第60回 海外展開のさらなる加速と新たな経営体制

2026年07月30日

本日7月30日、「パルワールド オフィシャルカードゲーム」が発売となりました。ブシロードのカードゲームでは初となる、日本語版、英語版、簡体字版の3言語で全世界同時リリースいたしました。国内外から多くのご注文をいただき、ブースターパック第1弾は初回で350万パックを出荷する大変好調な出足です。全世界400店舗と各大型イベントで実施している講習会の参加者も、累計で1万5千人に迫る勢いです。

そして既報のとおり、新たにマレーシアと中国に現地法人が設立 されます。ブシロードのグローバル展開は加速している状況です。

出生率の低下と「推し活市場」の拡大

当社製カードゲームの海外売上比率は、はじめて50%を超える見通しですが、これをさらに加速させていきたいと考えています。その理由がこちらのデータです。

【出典】各国政府の統計機関および国際機関の公表データを基に作成
※2025年の数値は各国発表の最新公表データ(2025年暫定値・2024年確定値)および一部推計値を含みます。

2015年と2025年の合計特殊出生率を比較すると、ほとんどの国で大幅に低下してしまっています。そしていわゆる「推し活市場」は、出生率の低下と逆相関する形で拡大しています。

【出典】株式会社矢野経済研究所「オタク市場に関する調査」データを基に作成

推し活は東アジアが盛んでしたが、南北アメリカや東南アジアなど世界のいろいろな地域に広がっています。世界一の人口を抱えるインドでも出生率は2を割り込んでいる状況ですから、推し活市場の拡大はこれから本格化すると考えられます。特に東南アジアは、かなりの速度で出生率低下が進んでいます。

【出典】Financial Times(John Burn-Murdoch "Could digital media be affecting birth rates?" )より引用・作成
なお、全世界で出生率が急激に低下した理由については、スマートフォンの普及が原因だという説(※リンク先は有料英語サイト)も発表されています。

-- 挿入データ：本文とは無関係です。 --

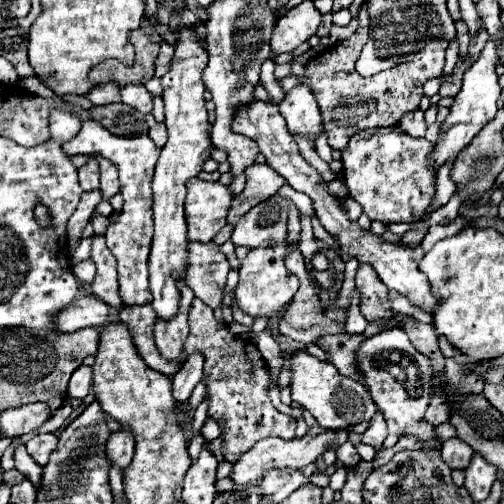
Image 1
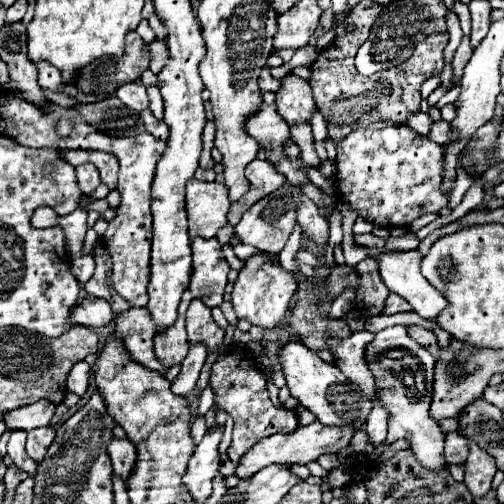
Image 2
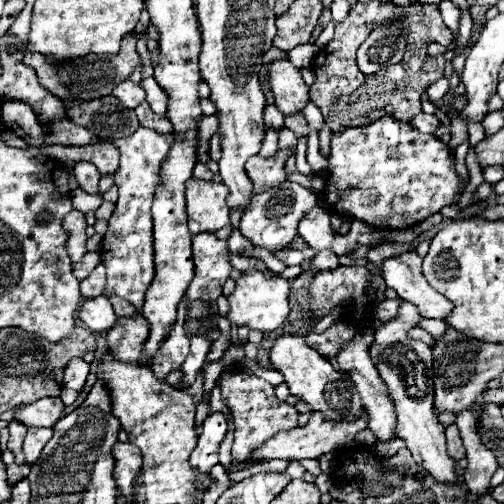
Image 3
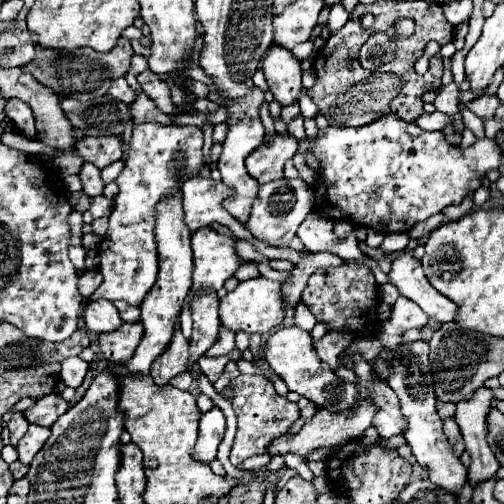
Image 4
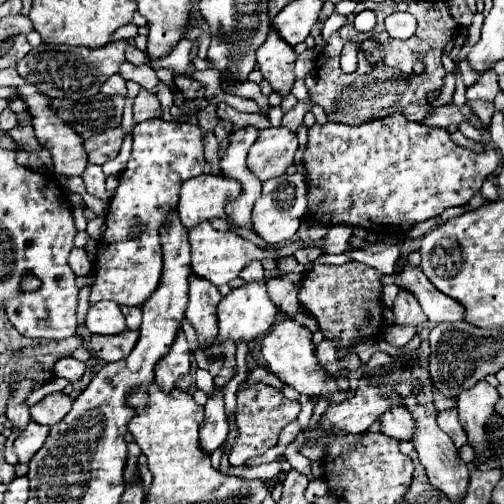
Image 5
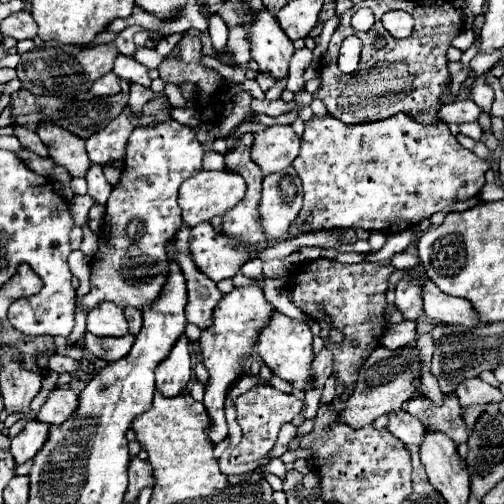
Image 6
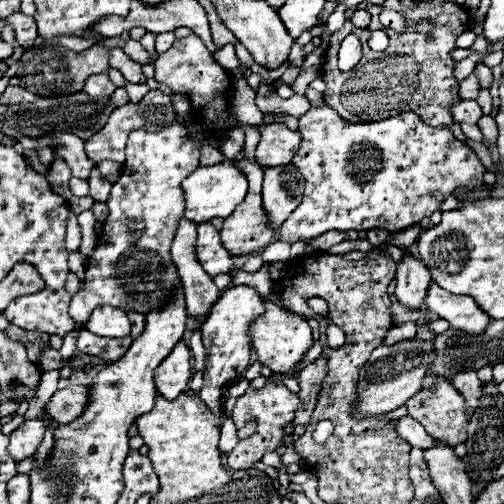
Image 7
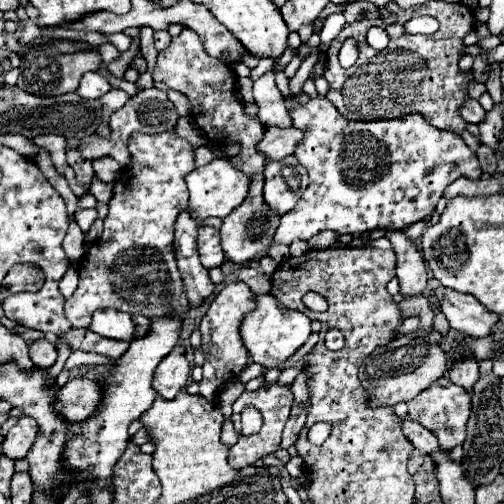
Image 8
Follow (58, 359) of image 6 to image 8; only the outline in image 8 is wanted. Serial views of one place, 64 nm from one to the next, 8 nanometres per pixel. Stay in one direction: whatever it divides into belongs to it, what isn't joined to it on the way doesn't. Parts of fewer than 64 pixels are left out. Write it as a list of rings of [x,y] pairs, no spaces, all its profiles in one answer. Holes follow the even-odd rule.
[[[36,340],[28,346],[30,350],[30,356],[32,356],[32,362],[40,368],[50,368],[54,362],[56,362],[56,348],[54,344],[50,344],[48,340]]]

出生率が下がると当然さまざまな弊害も出てきますが、我々としては、この環境の中でどうやって我々の作るコンテンツやキャラクター、そして物語を楽しんでいただくかを考えていくしかありません。ブシロードが得意なのはライブエンタメですから、カードゲームの大会や音楽ライブ、その他イベントなどでアクティブに我々が作り出すコンテンツを楽しんでいただきたいと考えています。

世界戦略を加速させる新経営体制

ではブシロードはどうするか。すでに世界で遊んでいただいている「カードファイト!! ヴァンガード」は、より多くの人に遊んでもらえるようさらなる拡大を図りつつ、日本と東アジアが中心の「バンドリ!」も、東南アジアや欧米でも展開していきたいと思っています。

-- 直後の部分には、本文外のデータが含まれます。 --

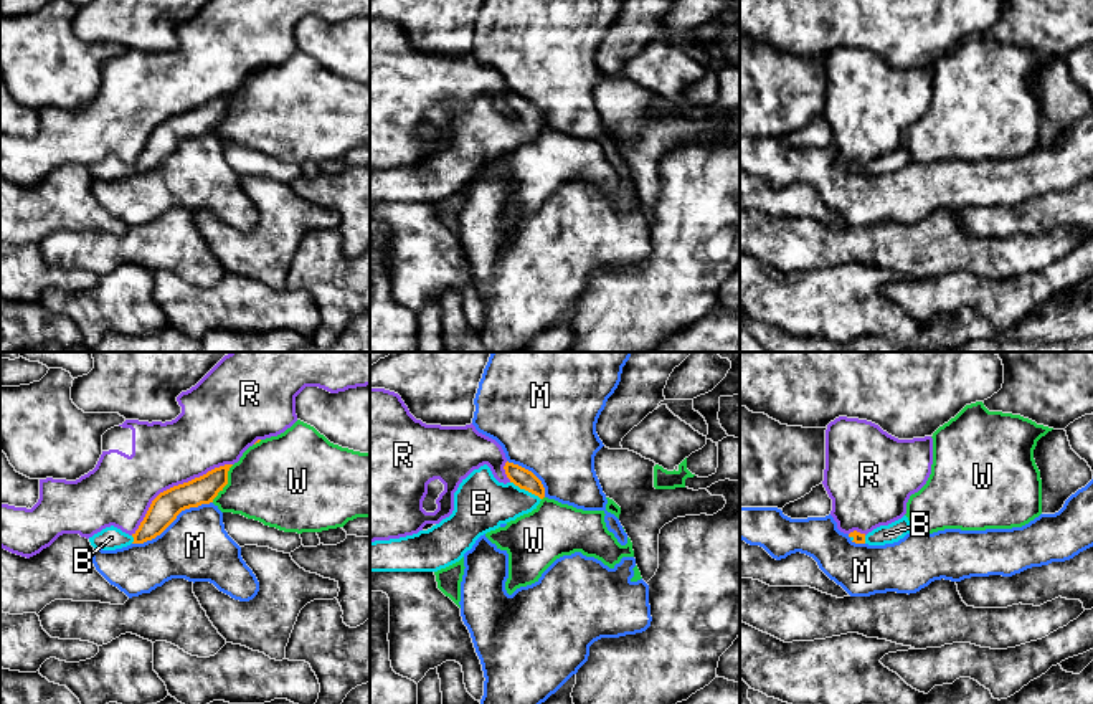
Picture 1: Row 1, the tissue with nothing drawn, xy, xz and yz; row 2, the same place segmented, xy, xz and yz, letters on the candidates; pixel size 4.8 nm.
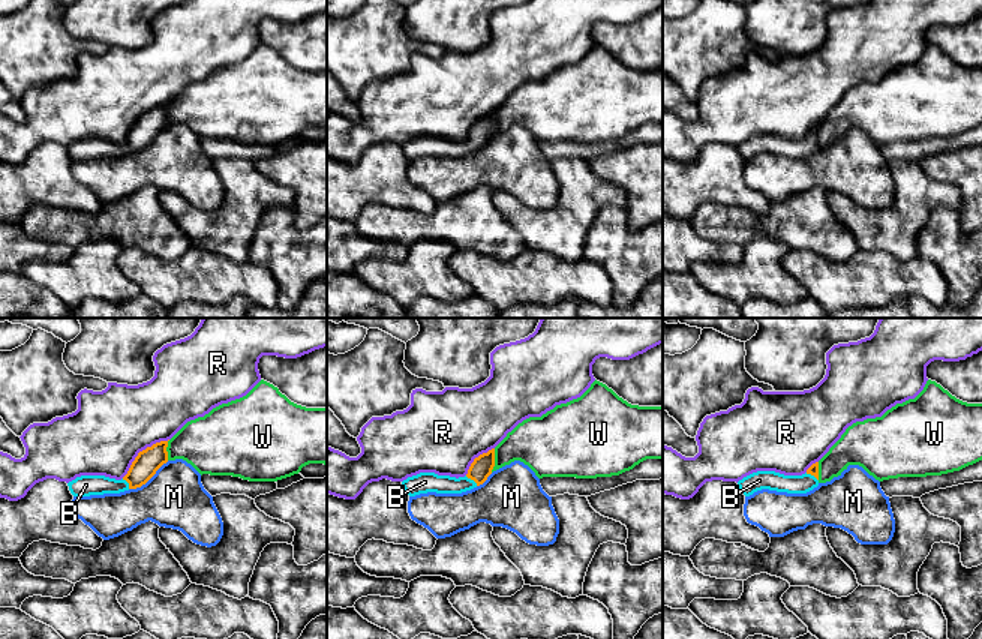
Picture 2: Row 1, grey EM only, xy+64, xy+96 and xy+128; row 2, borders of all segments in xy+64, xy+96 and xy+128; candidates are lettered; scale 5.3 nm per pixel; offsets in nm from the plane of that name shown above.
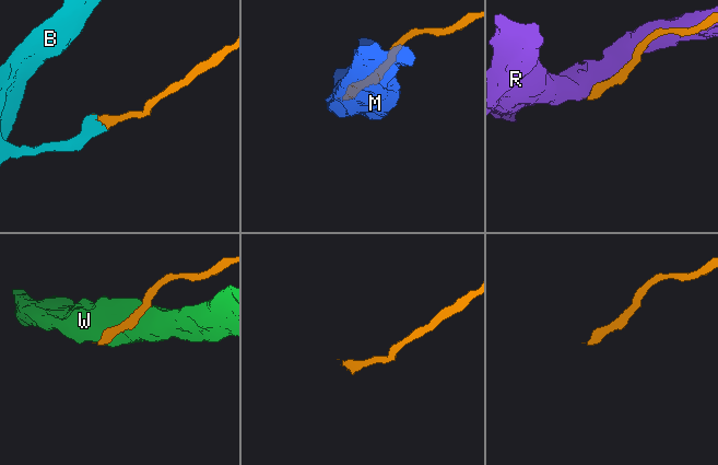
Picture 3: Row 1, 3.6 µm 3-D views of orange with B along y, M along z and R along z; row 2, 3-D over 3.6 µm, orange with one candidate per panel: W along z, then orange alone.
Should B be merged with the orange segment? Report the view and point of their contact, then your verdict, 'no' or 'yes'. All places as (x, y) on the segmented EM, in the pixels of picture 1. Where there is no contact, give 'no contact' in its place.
contact xz (525, 489); yes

バスケットボールがテーマの「ZERO RISE」は米国や中国でも流行らせたいと思っていますし、舞台演劇がテーマの一つにある「少女☆歌劇 レヴュースタァライト」もアジア圏に限らず実は欧米でもウケるコンテンツではないかと考えています。

そういった一連の自社IPに加え、「パルワールド オフィシャルカードゲーム」をさらに世界に押し出していきます。

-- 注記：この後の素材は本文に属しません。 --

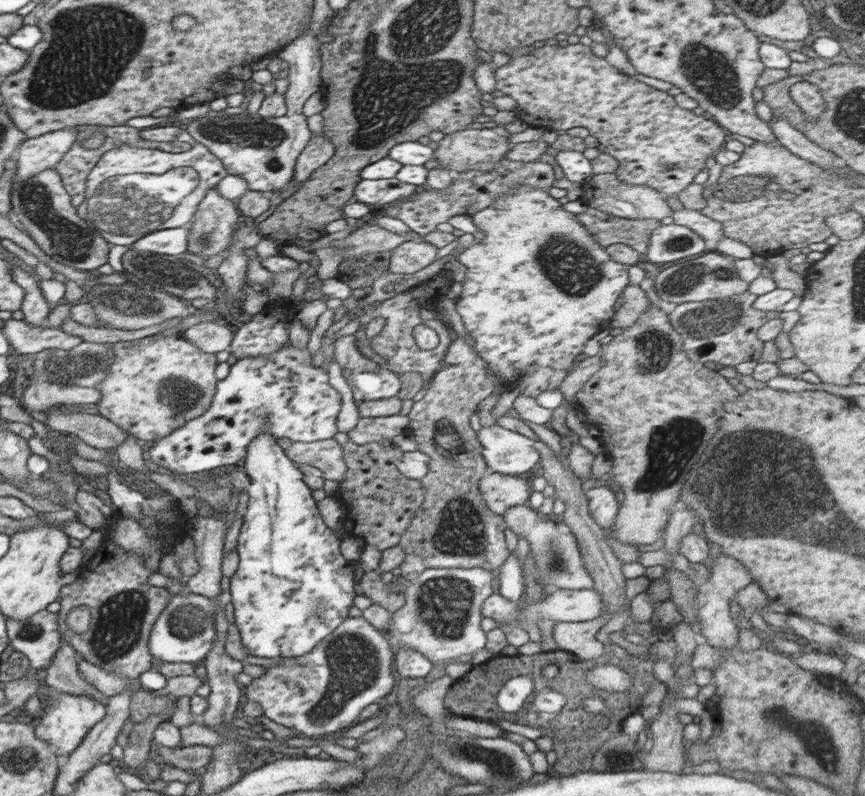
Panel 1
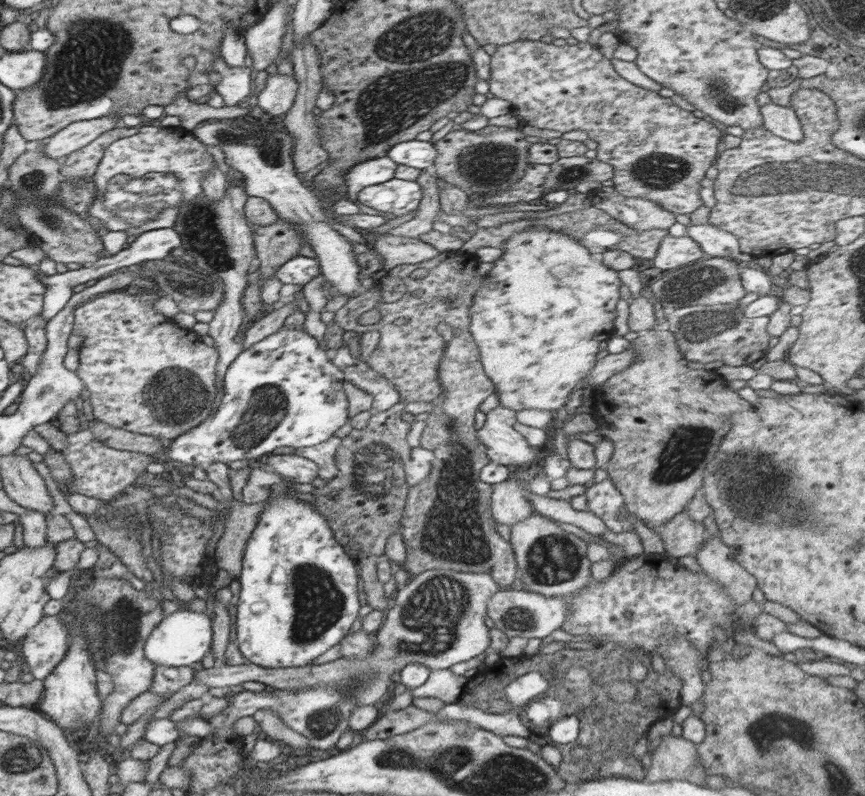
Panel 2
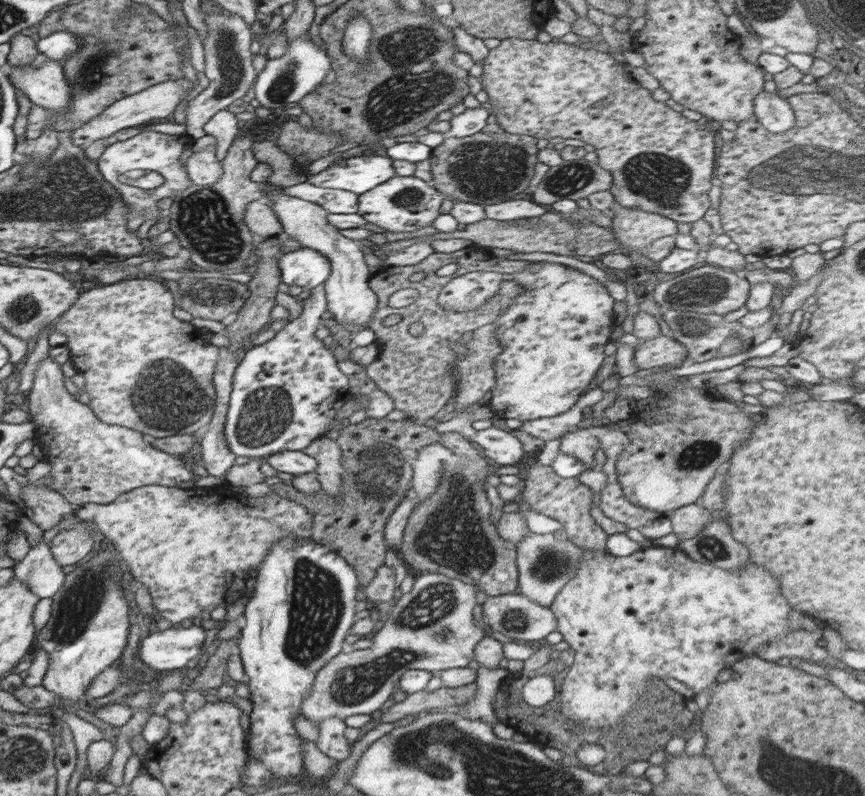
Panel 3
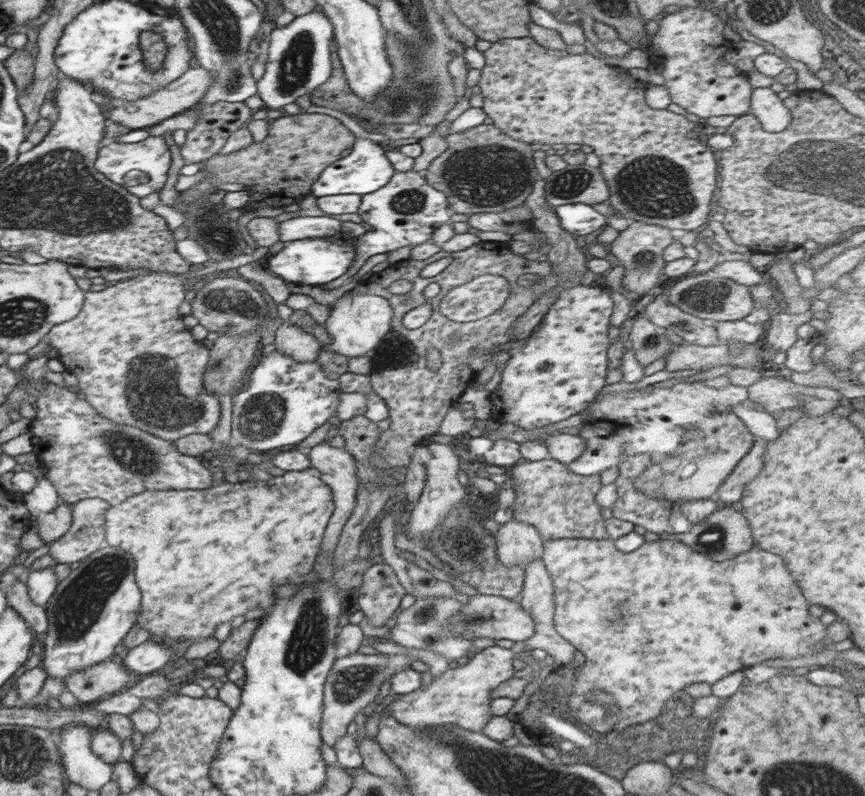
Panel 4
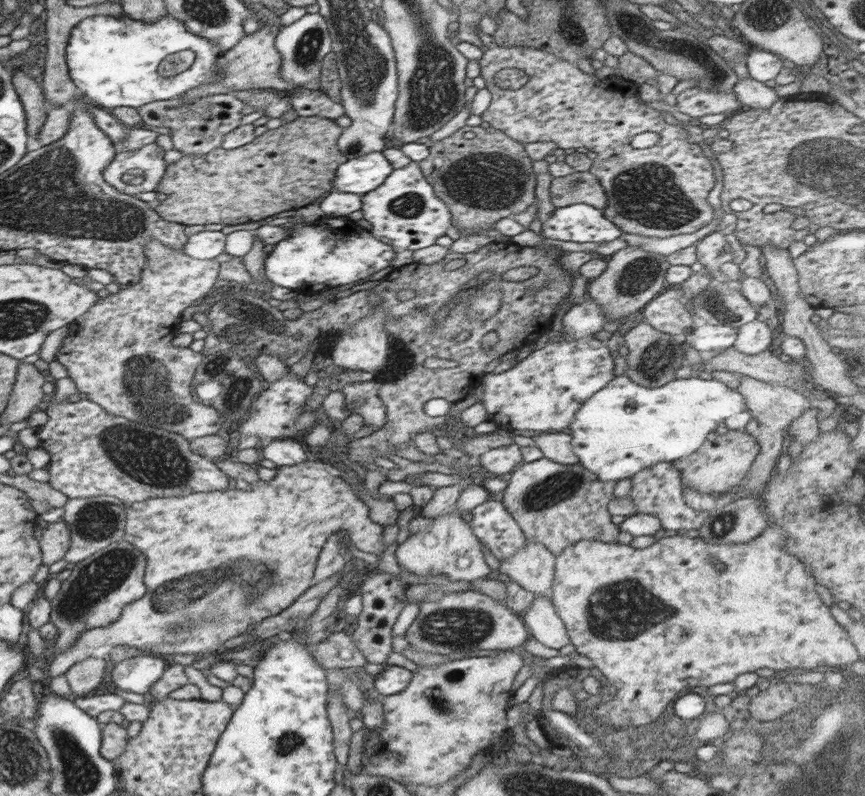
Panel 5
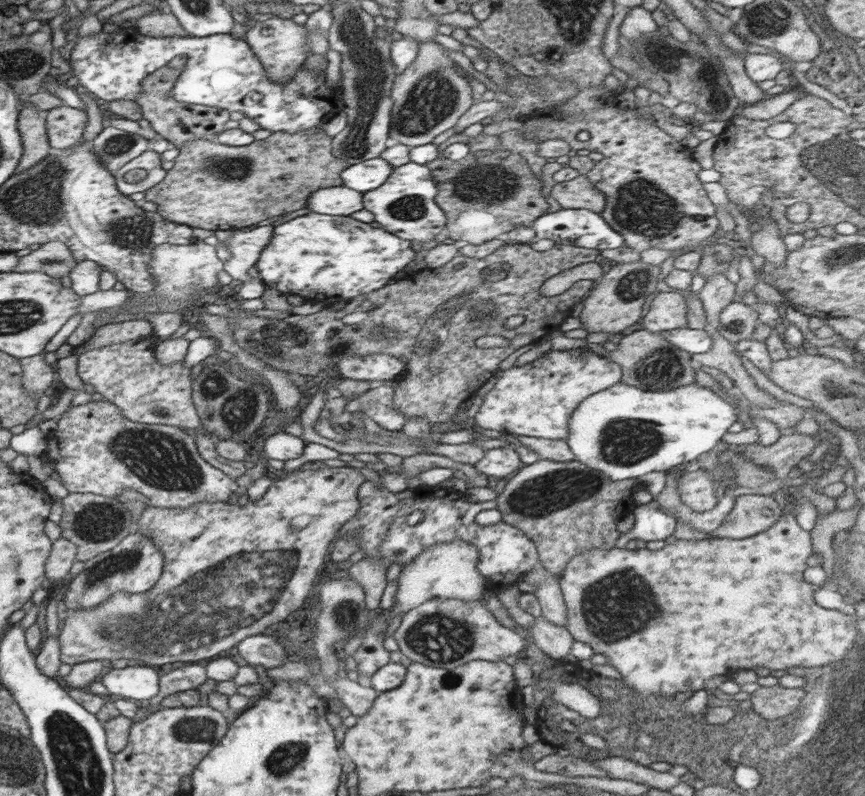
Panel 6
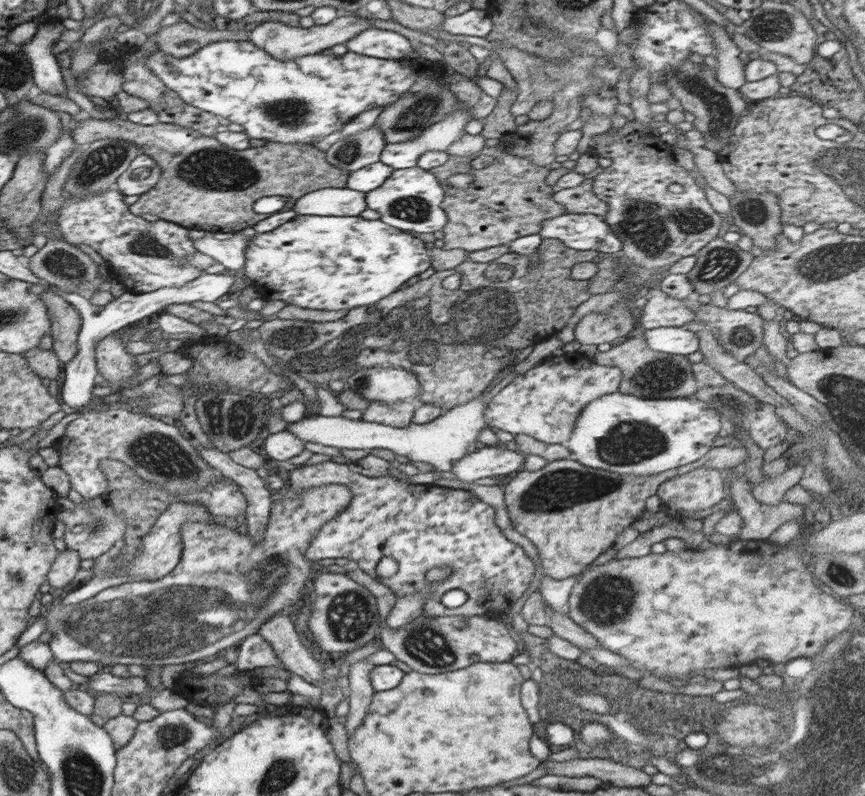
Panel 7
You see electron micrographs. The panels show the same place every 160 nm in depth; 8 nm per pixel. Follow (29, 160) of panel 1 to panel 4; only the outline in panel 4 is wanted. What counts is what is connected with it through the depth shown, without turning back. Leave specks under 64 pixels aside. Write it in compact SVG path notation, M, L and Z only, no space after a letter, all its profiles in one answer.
M202 67L190 68L182 73L180 78L173 80L164 88L154 91L150 96L142 97L138 100L127 100L117 102L106 111L107 123L118 123L129 126L131 129L151 127L161 123L184 110L198 104L201 98L207 94L209 88L215 80L215 72Z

アニメ、マンガ、ゲームといった日本のエンタメは世界で受け入れられています。この流れはこれからも加速していくでしょう。日本のエンタメはさらなる巨大産業になります。世界的に子供の数が減少しそうな50年後はともかく、向こう20~30年くらいは成長し続けるでしょう。

そのような流れの中で、経営体制の見直し も実施します。ブシロードのライブエンタメを担ってきた根本が社長に就任し、私は代表権のある会長に就きます。カードゲームについては、引き続き私自身が担当します。カードゲーム世界一を目指し、これからも邁進していく所存です。

当初は、社長交代はもう少し先のことと考えていましたが、この変化の激しい時代、ちょっと早いかな、と思うくらいがちょうどいいだろうという結論に至りました。創立20周年の節目を前に、ブシロードはセカンドステージに入ったかなと思います。今回の社長交代の経緯については、こちらの記事 もご一読ください。

ブシロードは世界を舞台に戦っていきます。世の中の変化が驚くほど速いAI時代。決して取り残されないよう、これからも気を引き締めてがんばっていきたいと思っています。
引き続きよろしくお願いいたします。